Analysis of the group’s activity has shown a very clear pattern. The commands issued via Slack and Discord consistently align with working hours in the UTC+8 timezone. This suggests that the attackers are operating as a professional organization with set shifts, likely based in East Asia. By operating during these hours, they can ensure that their activity is synchronized with their command structure, but they also risk leaving a temporal fingerprint that researchers can use to link different campaigns together.
Furthermore, the metadata found within their Slack server communications—such as the “locale zh-CN” (Chinese)—provided a critical piece of the puzzle for investigators. This level of discipline shows that the group is not just trying to hide from software; they are trying to hide within the very fabric of human organizational behavior. They act like a real company, working real hours, using real tools, and following real workflows.

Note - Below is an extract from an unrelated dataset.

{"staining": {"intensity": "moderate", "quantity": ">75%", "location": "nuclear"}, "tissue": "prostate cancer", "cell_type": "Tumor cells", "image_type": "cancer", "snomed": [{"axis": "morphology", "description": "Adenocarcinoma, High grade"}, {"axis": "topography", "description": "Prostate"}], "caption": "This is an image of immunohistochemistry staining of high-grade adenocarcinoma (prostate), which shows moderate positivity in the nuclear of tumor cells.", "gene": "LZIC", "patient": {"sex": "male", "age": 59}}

Learning from Attacker Patterns
For defenders, this highlights the importance of “threat hunting” based on behavioral patterns rather than just static indicators. Security teams should not only look for “what” is happening but also “when” it is happening. If a network shows a sudden increase in administrative activity or API calls during hours that are traditionally quiet for that specific region, it warrants an investigation. Understanding the “human” element of a cyberattack—the working hours, the language settings, and the organizational habits—is just as important as understanding the code itself.
The gopherwhisper apt group represents a new generation of threat actors who have mastered the art of “living in the cloud.” By turning our most trusted collaboration tools into weapons, they have made the job of the security professional significantly more complex. Defending against them requires a holistic approach that combines endpoint security, identity management, API monitoring, and a deep understanding of how modern, cloud-centric workflows can be subverted.